5. I was born a month prematurely... I was supposed to arrive on my father's birthday (August 24) but arrived July 21st instead. My family has long joked that this was because I didn't want to share his birthday... but I think perhaps it was because I wished to share someone else's. ;->
6. From 1991 until 2002, I played a character called Elspeth Cora Cameron d'Verai in a live-action fantasy RPG called "The Realms". A priestess of the Goddess of Balance and of the Dark God Asmodeus, she performed many rites and rituals in their name (some to great effect)--causing many to consider her one of the most truly "evil" characters in the game. For all her supposed darkness, she spent most of her time healing people and advocating tolerance for those of all religions and races (including demons, devils, drow, and the occasional part-dragon), her lands becoming a haven to many of those then present in the Realms. In 1993 she became a Princess in that game after having 120 different player-characters swear fealty to her. (She, in turn, swore fealty to her brother, Taithan, who with about twice that number was considered a King).

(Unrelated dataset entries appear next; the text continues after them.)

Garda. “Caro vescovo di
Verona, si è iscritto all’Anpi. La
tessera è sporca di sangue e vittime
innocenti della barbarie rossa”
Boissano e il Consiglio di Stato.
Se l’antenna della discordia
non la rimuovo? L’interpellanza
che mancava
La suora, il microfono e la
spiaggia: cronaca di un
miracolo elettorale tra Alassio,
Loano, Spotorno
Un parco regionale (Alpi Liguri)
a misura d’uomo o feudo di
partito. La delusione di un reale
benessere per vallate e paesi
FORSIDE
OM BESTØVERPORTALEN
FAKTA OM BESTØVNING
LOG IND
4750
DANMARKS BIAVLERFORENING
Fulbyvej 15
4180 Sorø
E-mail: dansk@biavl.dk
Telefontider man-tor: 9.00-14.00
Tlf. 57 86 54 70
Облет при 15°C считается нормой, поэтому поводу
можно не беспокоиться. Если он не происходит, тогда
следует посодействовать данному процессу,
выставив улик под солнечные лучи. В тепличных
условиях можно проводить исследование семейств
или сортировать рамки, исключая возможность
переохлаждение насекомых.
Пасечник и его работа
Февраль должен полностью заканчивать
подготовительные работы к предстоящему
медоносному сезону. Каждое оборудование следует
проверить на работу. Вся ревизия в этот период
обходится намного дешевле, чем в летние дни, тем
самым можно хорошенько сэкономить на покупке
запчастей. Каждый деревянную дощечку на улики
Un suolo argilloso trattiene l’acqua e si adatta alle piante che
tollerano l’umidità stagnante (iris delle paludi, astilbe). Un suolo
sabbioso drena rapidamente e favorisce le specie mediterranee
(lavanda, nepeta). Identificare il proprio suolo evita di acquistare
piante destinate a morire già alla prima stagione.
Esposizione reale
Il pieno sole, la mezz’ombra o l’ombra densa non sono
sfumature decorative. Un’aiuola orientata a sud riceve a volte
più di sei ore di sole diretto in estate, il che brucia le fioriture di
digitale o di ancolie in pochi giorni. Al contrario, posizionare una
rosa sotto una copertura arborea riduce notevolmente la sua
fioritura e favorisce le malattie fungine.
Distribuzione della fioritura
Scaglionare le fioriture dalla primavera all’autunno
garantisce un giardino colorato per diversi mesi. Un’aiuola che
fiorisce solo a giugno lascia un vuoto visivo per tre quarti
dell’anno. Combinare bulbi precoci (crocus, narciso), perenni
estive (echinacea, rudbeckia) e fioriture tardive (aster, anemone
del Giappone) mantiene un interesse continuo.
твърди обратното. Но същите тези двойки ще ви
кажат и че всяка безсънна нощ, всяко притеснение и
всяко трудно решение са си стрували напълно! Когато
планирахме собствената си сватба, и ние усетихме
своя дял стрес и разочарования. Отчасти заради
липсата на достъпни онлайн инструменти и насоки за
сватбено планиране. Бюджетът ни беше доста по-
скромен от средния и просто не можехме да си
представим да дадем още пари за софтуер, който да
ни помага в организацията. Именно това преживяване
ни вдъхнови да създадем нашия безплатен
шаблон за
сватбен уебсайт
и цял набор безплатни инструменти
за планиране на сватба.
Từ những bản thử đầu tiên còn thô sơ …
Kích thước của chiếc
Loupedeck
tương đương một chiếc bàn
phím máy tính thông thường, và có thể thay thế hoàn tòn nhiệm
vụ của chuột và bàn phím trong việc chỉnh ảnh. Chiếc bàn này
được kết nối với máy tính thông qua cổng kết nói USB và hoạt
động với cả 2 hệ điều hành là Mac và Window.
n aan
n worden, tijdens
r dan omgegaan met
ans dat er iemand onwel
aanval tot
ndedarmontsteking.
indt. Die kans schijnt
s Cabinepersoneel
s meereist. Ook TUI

7. I'm so afraid of snakes, that the first few times we visited Zoo Creatures, I had to run out of the store and go sit in the car. Despite this, I still ended up getting a snake as a present for my spouse's "second birthday."
8. I can tat lace and generally love hand-sewing and cross-stitch (though I wish I was better at these). It's the domestic in me, I think.
9. My birth year is the same as my zip code.
10. I have a son who is now 13 years old. I gave him up for adoption to one of my relatives, but I still get to see him occasionally. The last time was this past Halloween when he flew out here for a brief visit. I sometimes think he scares my spouse, because he once dressed up as Harry Potter and looked very convincing in that role.